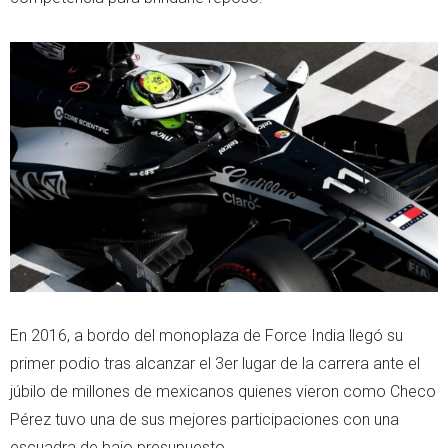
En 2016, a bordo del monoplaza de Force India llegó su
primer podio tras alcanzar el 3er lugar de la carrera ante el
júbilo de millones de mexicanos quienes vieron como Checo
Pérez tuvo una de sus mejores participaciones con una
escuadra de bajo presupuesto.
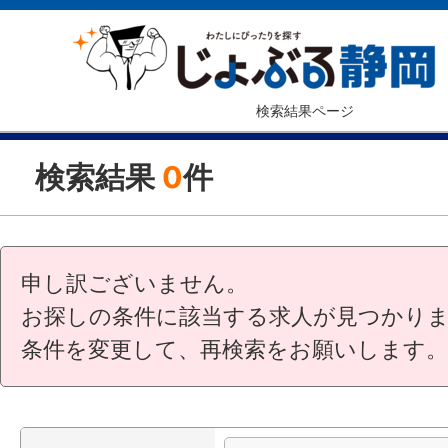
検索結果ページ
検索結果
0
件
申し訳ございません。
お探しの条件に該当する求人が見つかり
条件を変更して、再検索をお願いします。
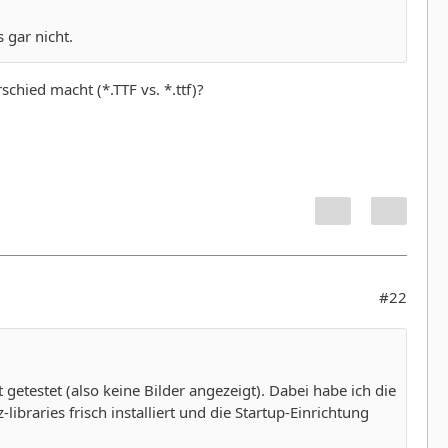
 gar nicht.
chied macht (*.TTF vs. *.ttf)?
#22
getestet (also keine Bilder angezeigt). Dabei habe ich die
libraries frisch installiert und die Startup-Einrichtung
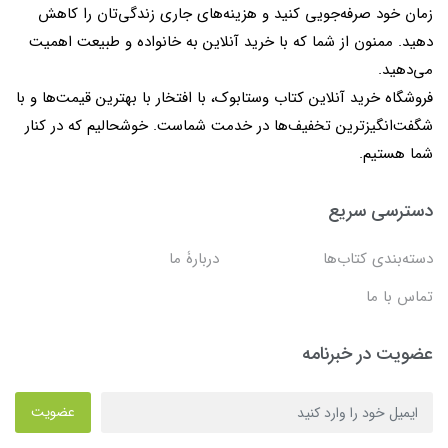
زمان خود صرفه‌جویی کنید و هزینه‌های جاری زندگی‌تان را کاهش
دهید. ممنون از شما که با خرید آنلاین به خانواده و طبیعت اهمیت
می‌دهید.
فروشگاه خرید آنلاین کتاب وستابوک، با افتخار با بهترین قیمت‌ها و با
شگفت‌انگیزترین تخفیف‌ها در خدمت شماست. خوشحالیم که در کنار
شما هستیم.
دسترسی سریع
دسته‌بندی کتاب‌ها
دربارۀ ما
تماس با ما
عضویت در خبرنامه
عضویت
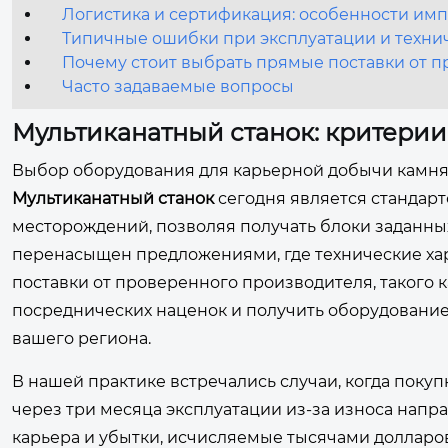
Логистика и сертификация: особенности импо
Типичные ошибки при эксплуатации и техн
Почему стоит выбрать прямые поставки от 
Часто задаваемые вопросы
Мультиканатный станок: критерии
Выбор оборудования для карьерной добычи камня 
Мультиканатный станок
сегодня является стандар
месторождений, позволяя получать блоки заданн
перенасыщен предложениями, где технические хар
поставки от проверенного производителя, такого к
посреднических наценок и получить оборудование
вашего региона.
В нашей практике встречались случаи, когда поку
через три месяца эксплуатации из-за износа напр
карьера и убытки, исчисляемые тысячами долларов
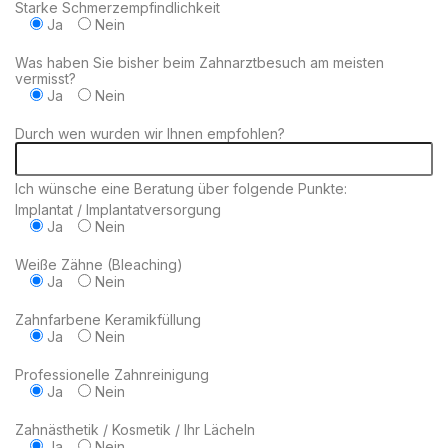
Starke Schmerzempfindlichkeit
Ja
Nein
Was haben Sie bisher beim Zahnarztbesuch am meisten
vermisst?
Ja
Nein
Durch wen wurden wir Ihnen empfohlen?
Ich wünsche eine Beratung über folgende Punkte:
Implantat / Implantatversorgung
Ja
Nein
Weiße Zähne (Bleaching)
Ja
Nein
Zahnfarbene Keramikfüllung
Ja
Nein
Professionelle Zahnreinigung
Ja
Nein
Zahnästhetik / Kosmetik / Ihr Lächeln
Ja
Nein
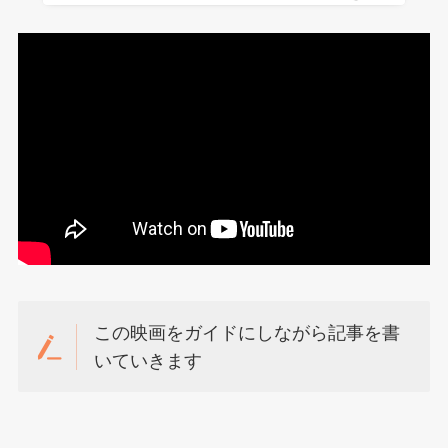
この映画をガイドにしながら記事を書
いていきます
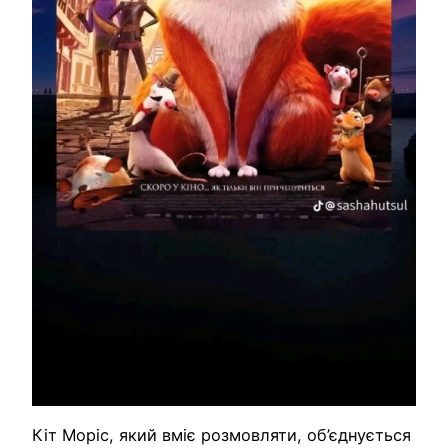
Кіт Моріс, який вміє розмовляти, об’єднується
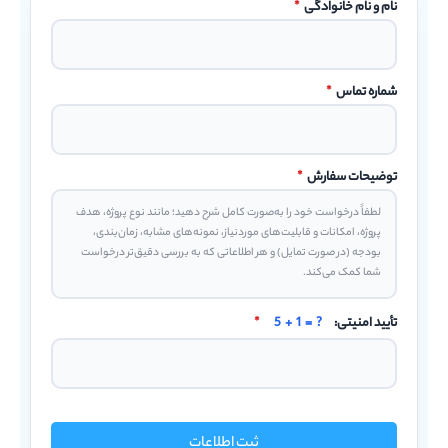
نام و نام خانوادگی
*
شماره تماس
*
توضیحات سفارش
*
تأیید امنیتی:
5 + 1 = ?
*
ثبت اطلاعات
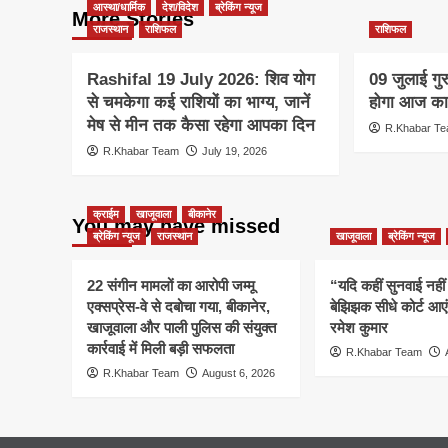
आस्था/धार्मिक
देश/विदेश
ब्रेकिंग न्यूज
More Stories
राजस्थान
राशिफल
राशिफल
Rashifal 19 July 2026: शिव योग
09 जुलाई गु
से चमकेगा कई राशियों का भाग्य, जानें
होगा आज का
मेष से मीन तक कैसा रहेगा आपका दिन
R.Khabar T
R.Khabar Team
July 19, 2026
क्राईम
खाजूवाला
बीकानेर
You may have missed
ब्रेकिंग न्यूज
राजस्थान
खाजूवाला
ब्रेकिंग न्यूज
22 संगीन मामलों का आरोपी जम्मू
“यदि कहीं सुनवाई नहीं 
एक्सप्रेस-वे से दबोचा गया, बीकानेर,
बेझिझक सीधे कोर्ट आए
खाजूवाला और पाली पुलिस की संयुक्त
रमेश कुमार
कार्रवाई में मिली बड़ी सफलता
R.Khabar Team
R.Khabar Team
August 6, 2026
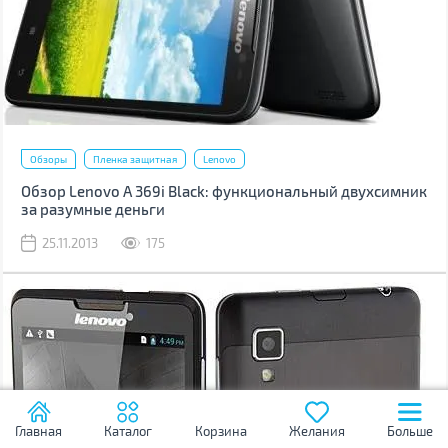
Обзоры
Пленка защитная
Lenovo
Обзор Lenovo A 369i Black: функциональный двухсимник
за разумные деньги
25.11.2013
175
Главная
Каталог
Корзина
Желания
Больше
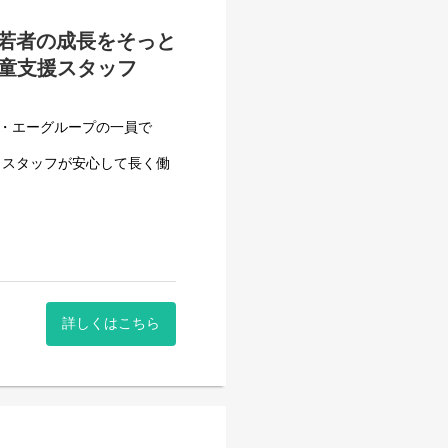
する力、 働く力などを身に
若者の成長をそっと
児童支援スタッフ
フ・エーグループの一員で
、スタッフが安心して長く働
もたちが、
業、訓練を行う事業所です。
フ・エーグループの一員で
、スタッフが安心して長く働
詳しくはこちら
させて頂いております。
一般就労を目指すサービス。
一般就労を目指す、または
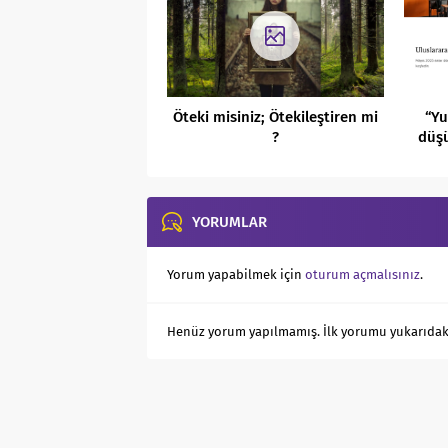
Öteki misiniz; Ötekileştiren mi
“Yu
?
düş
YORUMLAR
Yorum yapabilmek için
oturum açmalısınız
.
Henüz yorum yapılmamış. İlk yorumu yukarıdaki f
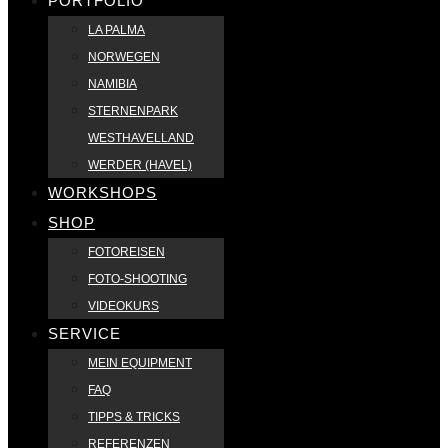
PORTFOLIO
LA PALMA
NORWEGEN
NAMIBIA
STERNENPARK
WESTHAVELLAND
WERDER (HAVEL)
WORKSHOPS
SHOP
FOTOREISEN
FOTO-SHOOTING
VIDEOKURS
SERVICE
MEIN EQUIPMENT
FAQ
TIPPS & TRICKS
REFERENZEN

■ ■ ■ ■ ■

• _THE PROBLEM_: Check each line of the records for the word "دهید", then state how many lines have it, as a number only.

• _EXERCISE RESPONSE_: 2